Toda a atividade humana causa, em alguma proporção, impactos sobre o meio ambiente e, assim, o tema merece atenção contínua visando controlar esses impactos, bem como desenvolver formas de compensação. Em outras palavras, o homem precisa seguir com suas atividades para assegurar o desenvolvimento socioeconômico, no entanto, deve encontrar formas de equilibrá-las com o esforço de conservação dos recursos ambientais (CARVALHO, 2008, p. 40).

Pereira (2018, p. 53) destaca que todo dano ambiental trata-se, de fato, de um dano que atinge a sociedade. Não há vidas sem o meio ambiente e, assim, quando os recursos ambientais são degradados, a população deve entender que sua própria vida e saúde também se encontram em risco.

Quando se fala em proteção ambiental, deve-se compreender que se trata de um esforço amplo, cujo resultado auxilia a todos os cidadãos, evitando o comprometimento de suas condições de vida.

A amplitude dos problemas ecológicos hodiernos leva-nos, necessariamente, a considerar a ecologia e a proteção dos recursos naturais renováveis, o amparo à fauna e à flora, a defesa do ambiente saudável, sob uma multiplicidade de enfoques. Neste sentido, não é mais uma questão que interessa apenas aos cientistas, aos biólogos, aos químicos, aos botânicos, aos naturalistas, etc., mas, com idêntico relevo e importância, passa a ser uma preocupação que adentra ao âmbito do político – institucional, do econômico, do social, do filosófico e do ético e,

lastbutnotleast, do jurídico (CARVALHO, 2008, p. 10).

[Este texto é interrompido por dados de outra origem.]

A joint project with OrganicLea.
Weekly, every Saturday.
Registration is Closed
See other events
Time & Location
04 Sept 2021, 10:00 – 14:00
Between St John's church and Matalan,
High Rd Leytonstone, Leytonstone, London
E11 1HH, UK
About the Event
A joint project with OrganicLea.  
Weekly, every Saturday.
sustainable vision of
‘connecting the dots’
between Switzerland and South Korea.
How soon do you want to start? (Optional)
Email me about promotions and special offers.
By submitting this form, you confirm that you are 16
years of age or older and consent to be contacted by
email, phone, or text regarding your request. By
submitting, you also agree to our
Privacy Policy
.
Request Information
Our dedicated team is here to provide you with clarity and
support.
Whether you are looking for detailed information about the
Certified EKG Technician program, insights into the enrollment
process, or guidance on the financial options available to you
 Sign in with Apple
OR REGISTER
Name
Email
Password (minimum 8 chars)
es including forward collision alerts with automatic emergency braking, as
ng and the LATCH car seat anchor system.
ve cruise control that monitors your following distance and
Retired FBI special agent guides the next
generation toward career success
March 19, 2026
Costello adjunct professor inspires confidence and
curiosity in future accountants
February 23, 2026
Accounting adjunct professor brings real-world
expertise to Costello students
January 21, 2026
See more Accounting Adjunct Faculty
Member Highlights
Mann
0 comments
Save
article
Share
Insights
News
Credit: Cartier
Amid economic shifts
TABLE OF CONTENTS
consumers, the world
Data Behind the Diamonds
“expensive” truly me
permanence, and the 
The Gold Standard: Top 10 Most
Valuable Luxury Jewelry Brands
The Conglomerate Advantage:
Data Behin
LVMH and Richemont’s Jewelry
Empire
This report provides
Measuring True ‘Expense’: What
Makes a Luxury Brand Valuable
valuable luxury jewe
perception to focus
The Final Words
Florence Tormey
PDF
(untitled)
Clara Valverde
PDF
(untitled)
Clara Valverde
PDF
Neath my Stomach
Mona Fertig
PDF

É uma imposição à toda sociedade, a todas entidades, e pessoas, unir-se pela proteção ambiental como um objetivo comum. Apenas esforços pontuais não são suficientes para evitar a degradação ambiental que evolui consideravelmente todos os anos. Ainda, a busca por uma tutela ambiental mais eficaz iniciou-se no passado. Entretanto, nesses períodos o direito ainda não possuía uma área específica de atenção a essas questões (CARVALHO, 2008, p. 12-13).